The most celebrated scene belongs to neither Rhoda nor Christine, but to Claude’s boozy mother Hortense. This "poor creature," as Christine refers to her with subtle hauteur, comes a-calling in a drunken stupor, convinced her boy’s death is somehow linked to Rhoda. This sequence, brilliantly played by Heckart, becomes a riveting dance between the upper-class perfection of the Penmarks and the slobbering incivility of the working class as exemplified by the Daigles. The film scores comic points in the midst of the carry-on when Hortense blurts out that the prim Miss Fern, Rhoda’s teacher and enemy, dyes her hair. Adding to the comic confusion is the fact that Mr. Daigle looks more like his wife’s father than her husband.
Heckart’s screen time is more memorable for being limited. Nancy Kelly mines much of the same emotional terrain in most of her many scenes. And oh, does she mine. You can practically see the pick-axe under her skirt. Her bag of acting tricks is ready to burst, and she deploys them shamelessly in a rhapsody of hand-wringing, table-clawing, eyerolling, whisper-to-a-scream hysterics that could be excised as individual lessons on acting no-no’s.

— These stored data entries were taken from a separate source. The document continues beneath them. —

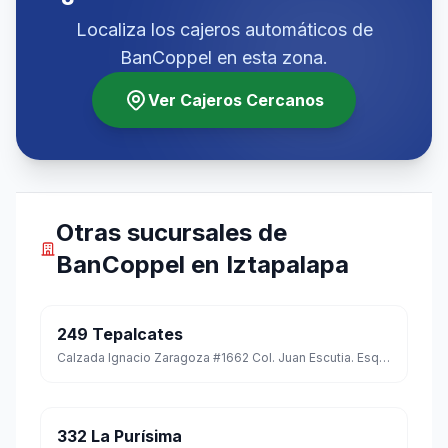
Localiza los cajeros automáticos de
BanCoppel en esta zona.
Ver Cajeros Cercanos
Otras sucursales de
BanCoppel en Iztapalapa
249 Tepalcates
Calzada Ignacio Zaragoza #1662 Col. Juan Escutia. Esq. Con Benito Zenea C.p. 09100
332 La Purísima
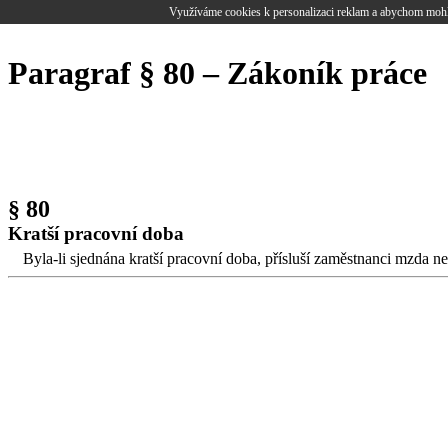
Využíváme cookies k personalizaci reklam a abychom mohl
Paragraf § 80 – Zákoník práce
§ 80
Kratší pracovní doba
Byla-li sjednána kratší pracovní doba, přísluší zaměstnanci mzda neb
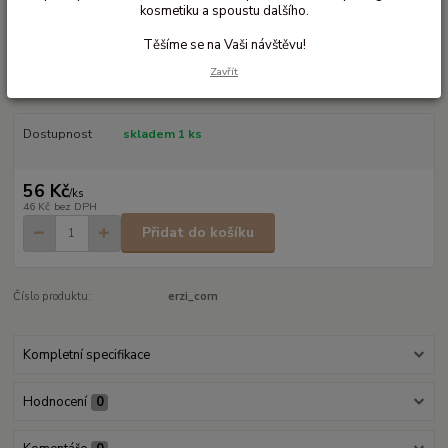
kosmetiku a spoustu dalšího.
Dřevěná kukuřice
Těšíme se na Vaši návštěvu!
dřevěná kukuřice rozměr: 7,5 x 2,4 x 2,4 cm vhodné pro děti od 3 let otírat
Zavřít
vlhkým hadříkem výrobce: Erzi EU
celý popis
Dostupnost
skladem 1 ks
56 Kč
/
ks
46 Kč
bez DPH
Přidat do košíku
Číslo produktu:
erzi_corn
Kompletní specifikace
Hodnocení
0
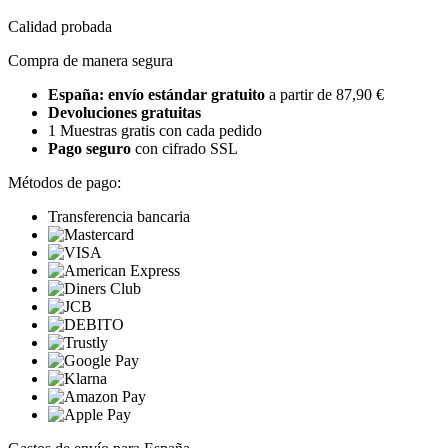
Calidad probada
Compra de manera segura
España: envío estándar gratuito
a partir de 87,90 €
Devoluciones gratuitas
1 Muestras gratis con cada pedido
Pago seguro
con cifrado SSL
Métodos de pago:
Transferencia bancaria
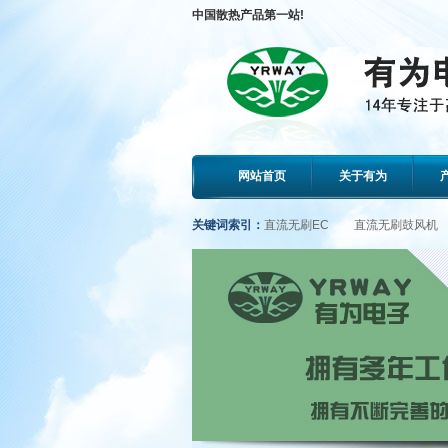
中国散热产品第一站!
网站首页
关于有为
关键词索引：
直流无刷EC
直流无刷鼓风机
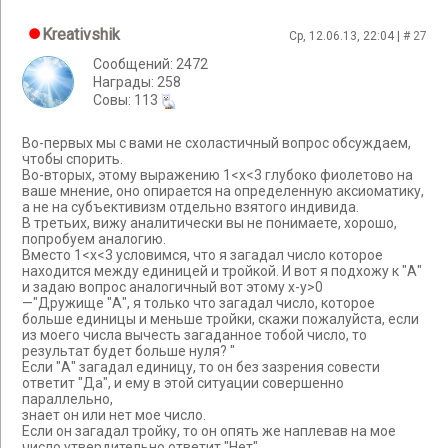
Kreativshik
Ср, 12.06.13, 22:04 | #
27
Сообщений: 2472
Награды: 258
Cовы: 113
Во-первых мы с вами не схоластичный вопрос обсуждаем,
чтобы спорить.
Во-вторых, этому выражению 1<х<3 глубоко фиолетово на
ваше мнение, оно опирается на определенную аксиоматику,
а не на субъективизм отдельно взятого индивида.
В третьих, вижу аналитически вы не понимаете, хорошо,
попробуем аналогию.
Вместо 1<х<3 условимся, что я загадал число которое
находится между единицей и тройкой. И вот я подхожу к "А"
и задаю вопрос аналогичный вот этому х-у>0
—"Дружище "А", я только что загадал число, которое
больше единицы и меньше тройки, скажи пожалуйста, если
из моего числа вычесть загаданное тобой число, то
результат будет больше нуля? "
Если "А" загадал единицу, то он без зазрения совести
ответит "Да", и ему в этой ситуации совершенно
параллельно,
знает он или нет мое число.
Если он загадал тройку, то он опять же наплевав на мое
число утвердительно ответит "Нет"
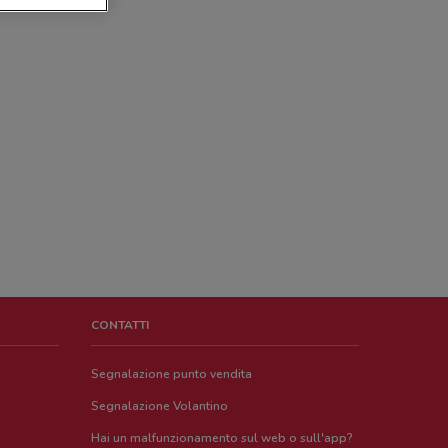
CONTATTI
Segnalazione punto vendita
Segnalazione Volantino
Hai un malfunzionamento sul web o sull'app?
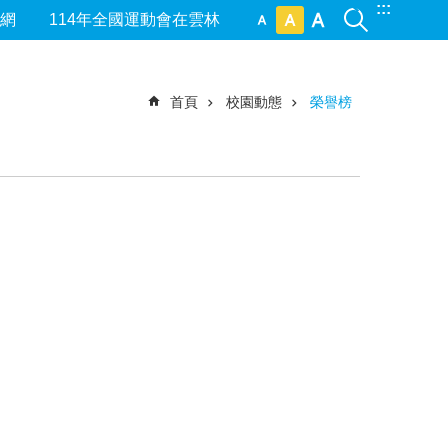
:::
網
114年全國運動會在雲林
首頁
校園動態
榮譽榜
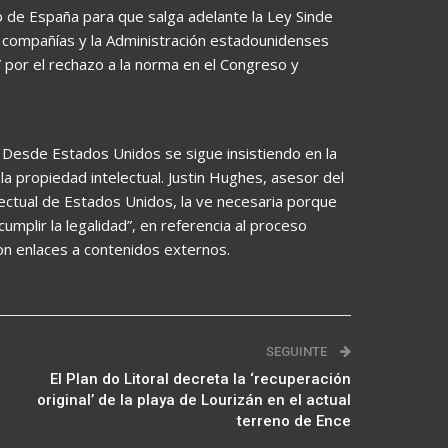
 de España para que salga adelante la Ley Sinde
s compañías y la Administración estadounidenses
por el rechazo a la norma en el Congreso y
. Desde Estados Unidos se sigue insistiendo en la
a propiedad intelectual. Justin Hughes, asesor del
ectual de Estados Unidos, la ve necesaria porque
umplir la legalidad”, en referencia al proceso
con enlaces a contenidos externos.
SEGUINTE
El Plan do Litoral decreta la ‘recuperación
original’ de la playa de Lourizán en el actual
terreno de Ence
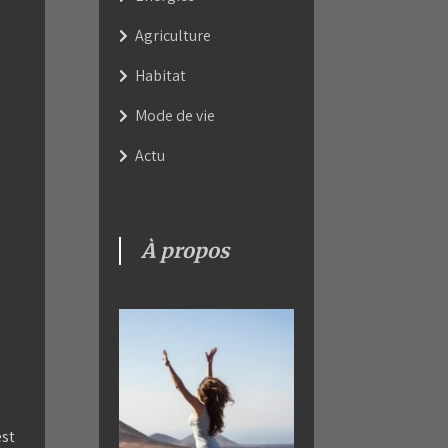
Agriculture
Habitat
Mode de vie
Actu
À propos
est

Hilariously weird indeed (and much noticed by modern audiences who respond with appropriate guffaws) is her constant anguished pummeling of her stomach in what looks like an ongoing assault against the uterus that produced this demon seed. (This legendary bit of business was even immortalized in the cover art of the VHS tape of the film.) And after seeing the mileage she gets out of her daughter’s name, few will believe that "Rhoda" has only has two syllables or should ever be pronounced in a normal tone.

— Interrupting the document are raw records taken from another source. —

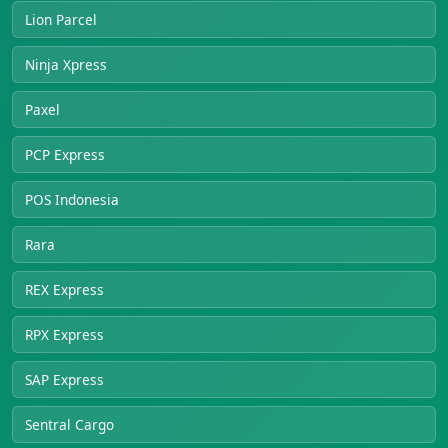
Lion Parcel
Ninja Xpress
Paxel
PCP Express
POS Indonesia
Rara
REX Express
RPX Express
SAP Express
Sentral Cargo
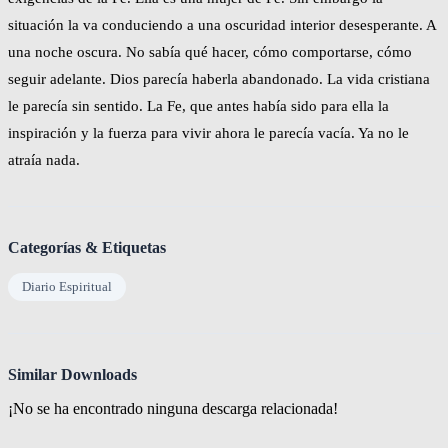
situación la va conduciendo a una oscuridad interior desesperante. A
una noche oscura. No sabía qué hacer, cómo comportarse, cómo
seguir adelante. Dios parecía haberla abandonado. La vida cristiana
le parecía sin sentido. La Fe, que antes había sido para ella la
inspiración y la fuerza para vivir ahora le parecía vacía. Ya no le
atraía nada.
Categorías & Etiquetas
Diario Espiritual
Similar Downloads
¡No se ha encontrado ninguna descarga relacionada!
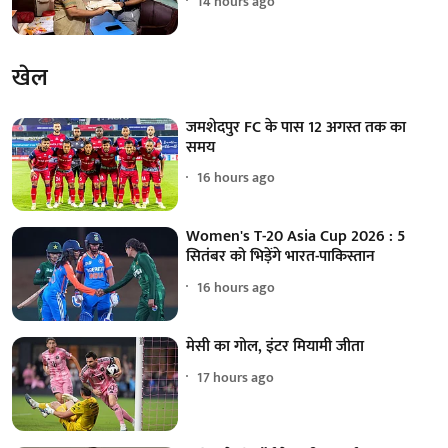
14 hours ago
खेल
जमशेदपुर FC के पास 12 अगस्त तक का
समय
16 hours ago
Women's T-20 Asia Cup 2026 : 5
सितंबर को भिड़ेंगे भारत-पाकिस्तान
16 hours ago
मेसी का गोल, इंटर मियामी जीता
17 hours ago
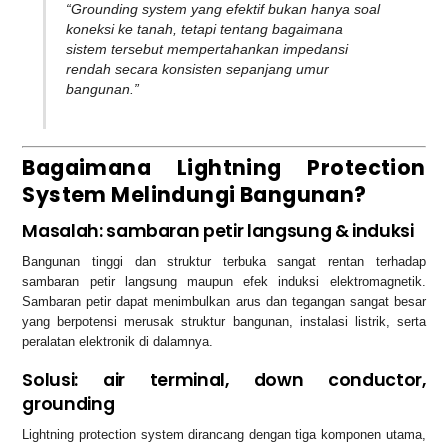
“Grounding system yang efektif bukan hanya soal
koneksi ke tanah, tetapi tentang bagaimana
sistem tersebut mempertahankan impedansi
rendah secara konsisten sepanjang umur
bangunan.”
Bagaimana Lightning Protection
System Melindungi Bangunan?
Masalah: sambaran petir langsung & induksi
Bangunan tinggi dan struktur terbuka sangat rentan terhadap
sambaran petir langsung maupun efek induksi elektromagnetik.
Sambaran petir dapat menimbulkan arus dan tegangan sangat besar
yang berpotensi merusak struktur bangunan, instalasi listrik, serta
peralatan elektronik di dalamnya.
Solusi: air terminal, down conductor,
grounding
Lightning protection system dirancang dengan tiga komponen utama,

More charming histrionics come from Henry Jones as the leering, demented janitor Leroy, who’s wise to Rhoda’s tricks. He gets some of the film’s most amusing dialogue, as when he says, "I’ve seen some mean little gals in my time, but you’re the meanest." (He doesn’t say how he’s managed to meet enough other "mean little gals" to make the comparison.) He has wonderful flights of fancy describing to her the rarely sighted "stick bloodhound" police use to find killers by sniffing out bloody murder weapons, and the "little blue and pink electric chairs they have for little boys and girls." Rhoda listens with a mixture of indulgence and annoyance, until she gets sick of his prattle and kills him.

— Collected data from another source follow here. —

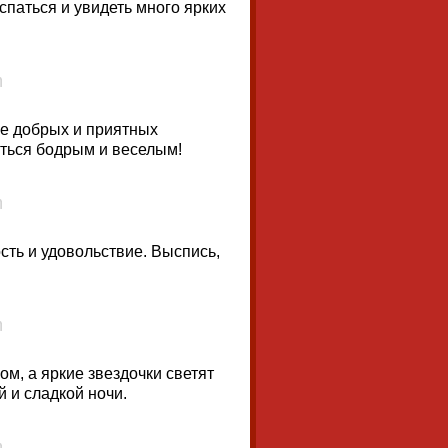
паться и увидеть много ярких
бе добрых и приятных
уться бодрым и веселым!
ость и удовольствие. Выспись,
ом, а яркие звездочки светят
 и сладкой ночи.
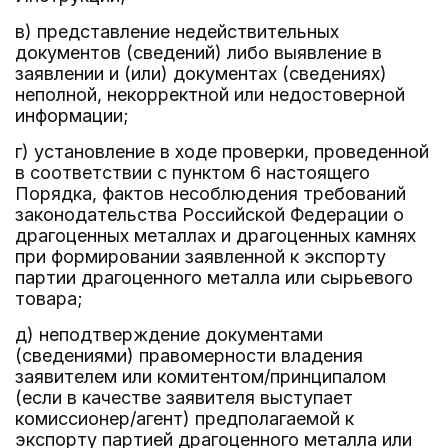
в) представление недействительных
документов (сведений) либо выявление в
заявлении и (или) документах (сведениях)
неполной, некорректной или недостоверной
информации;
г) установление в ходе проверки, проведенной
в соответствии с пунктом 6 настоящего
Порядка, фактов несоблюдения требований
законодательства Российской Федерации о
драгоценных металлах и драгоценных камнях
при формировании заявленной к экспорту
партии драгоценного металла или сырьевого
товара;
д) неподтверждение документами
(сведениями) правомерности владения
заявителем или комитентом/принципалом
(если в качестве заявителя выступает
комиссионер/агент) предполагаемой к
экспорту партией драгоценного металла или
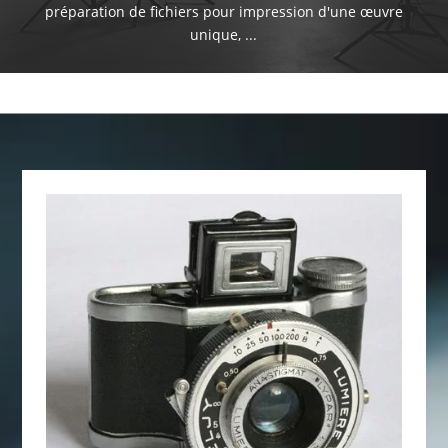
préparation de fichiers pour impression d'une œuvre
unique, ...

Presiding over all this is Patty McCormack’s glacially calm Rhoda. Her performance is surprisingly sensible and mostly restrained, at least until she’s exposed. Then she almost outdoes Nancy Kelly in sheer volume of consumed scenery. Like the older, hammier actors around her, McCormack could work a phrase or a bit of business to a happy death, and could even convince us in a quiet moment that there was a rather sad little girl under the murderously sweet surface. McCormack was apparently an unusually grounded person, particularly for a child star. The director recalled asking her how she felt about playing "a girl who kills people," to which she replied in her best Rhoda sing-song voice, "Oh Mr. LeRoy, I’m having so much fun!"